◆ Try it ◆
The output must start at the line containing "focal_mm: 4.4" in the records below and stop at the last line, matching each line exactly and leaving out every picture.

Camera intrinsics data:
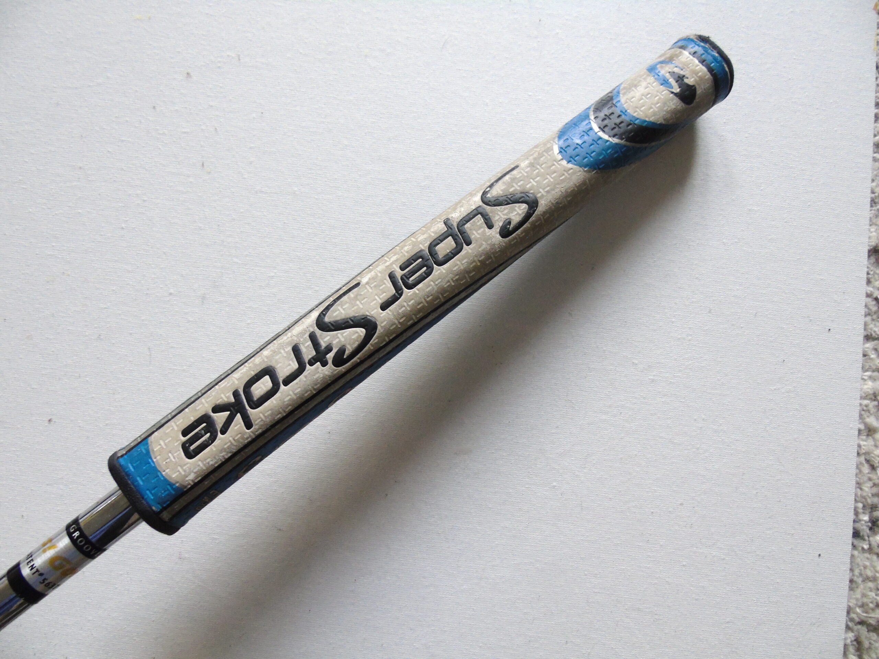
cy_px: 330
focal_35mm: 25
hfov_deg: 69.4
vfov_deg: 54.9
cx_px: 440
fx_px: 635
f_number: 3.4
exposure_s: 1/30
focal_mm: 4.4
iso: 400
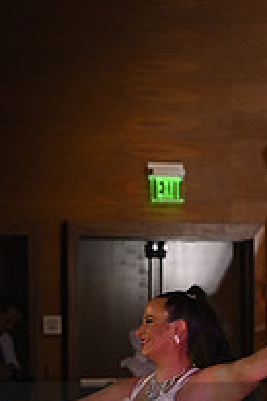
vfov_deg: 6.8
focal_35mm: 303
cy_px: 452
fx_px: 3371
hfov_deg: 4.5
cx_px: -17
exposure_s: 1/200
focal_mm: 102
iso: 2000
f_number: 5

◆ Response to this exercise ◆
focal_mm: 4.4
iso: 400
vfov_deg: 6.8
focal_35mm: 303
cy_px: 452
fx_px: 3371
hfov_deg: 4.5
cx_px: -17
exposure_s: 1/200
focal_mm: 102
iso: 2000
f_number: 5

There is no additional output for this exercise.